Lets look at the internal IC schematic as well:

There is your connection to battery negative. It is essentially a simple voltage regulator for (Vin-2.8V).

Now let's do a simple analysis

Assume that the COMMON is regulating properly and Vin is 9V, then we will have COMMON=6.2V. I'm not entirely sure what the diodes VD7 and VD8 are exactly for but the two-in-series configuration is suspicious and I'm tempted to say that they are not conducting when the measured resistance is close to zero, because the voltage on VD8's cathode will be smaller than COMMON + the combined forward voltage of the diodes (assume about 1.6V), due to voltage drop caused by a relatively large current through R19, which is part of the measurement current path (we'll get there in a minute). Let's assume they are conducting for now. Assume that the diodes have a relatively constant forward voltage which means that we have a sort of another reference voltage at the cathode of VD8 and left pin of R19, which also goes to pin 36 of the converter (positive reference voltage pin), which will be (COMMON+VfD8*2) = about 7.8V. Let's call this node Vref.

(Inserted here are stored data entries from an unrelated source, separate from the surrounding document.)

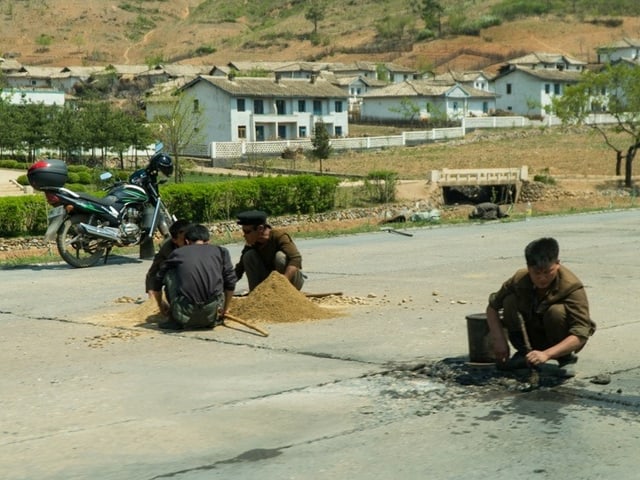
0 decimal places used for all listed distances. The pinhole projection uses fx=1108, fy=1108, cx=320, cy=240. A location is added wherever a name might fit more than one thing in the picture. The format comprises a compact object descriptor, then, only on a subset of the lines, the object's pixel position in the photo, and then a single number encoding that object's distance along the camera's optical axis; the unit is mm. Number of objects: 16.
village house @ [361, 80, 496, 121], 100750
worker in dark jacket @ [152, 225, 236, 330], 10375
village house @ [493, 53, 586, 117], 112000
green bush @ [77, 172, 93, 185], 52250
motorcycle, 17000
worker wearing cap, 11734
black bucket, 8578
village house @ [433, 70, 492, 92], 120562
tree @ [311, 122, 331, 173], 66812
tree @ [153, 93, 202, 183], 56894
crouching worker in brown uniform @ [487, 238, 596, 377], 7801
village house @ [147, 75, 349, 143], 83188
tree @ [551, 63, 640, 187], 53531
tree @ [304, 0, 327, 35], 169750
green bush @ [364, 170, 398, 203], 41312
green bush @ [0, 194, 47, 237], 28406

The measuring current path will then be: From Vref to R31, then the scale selection array and R30 and finally through your device under test to COMMON. The voltage on the V/OHM lead is sampled against COMMON and displayed. This means that your device under test is acting as the current sensing resistor here, which matches your assumption earlier.

Now let's look at what could be wrong If you say that voltage and current measurements are okay, then the converter is probably fine along with all of its surrounding components.

• I'd first check that during resistance measurement the COMMON line is regulating properly and is 2.8V lower than the battery voltage. This is unlikely to be wrong but it's easy to check with another (working) multimeter.
• I'd check the diodes VD7, VD8 and VD4 for damage. They are supposed to be glass diodes from what I've been able to find. If the glass is broken or damaged, it could degrade the performance or make them not work. I'd also measure the voltage at the cathode of VD8 (Vref). Under normal operation and with a large or infinite measured resistance, that should never be more than 2V higher than COMMON. If it is, your diodes are not conducting - broken, and this will disrupt the reference voltage of the converter, which will then display wrong values. This would explain why the meter is displaying 0 when shorted, because as stated previously the diodes are probably not conducting with a very small measured resistance anyway.
• I'd test ALL of the switches and make sure they work.
• If none of that helps, I'd finally test the resistors or measure the voltages along the measurement current loop. Using Ohm's law, it should be easy to calculate the expected voltages at various nodes and compare that with what you measure.

And please do let me know what you find out. I am quite curious about how this old Czechoslovak gadget ends up doing.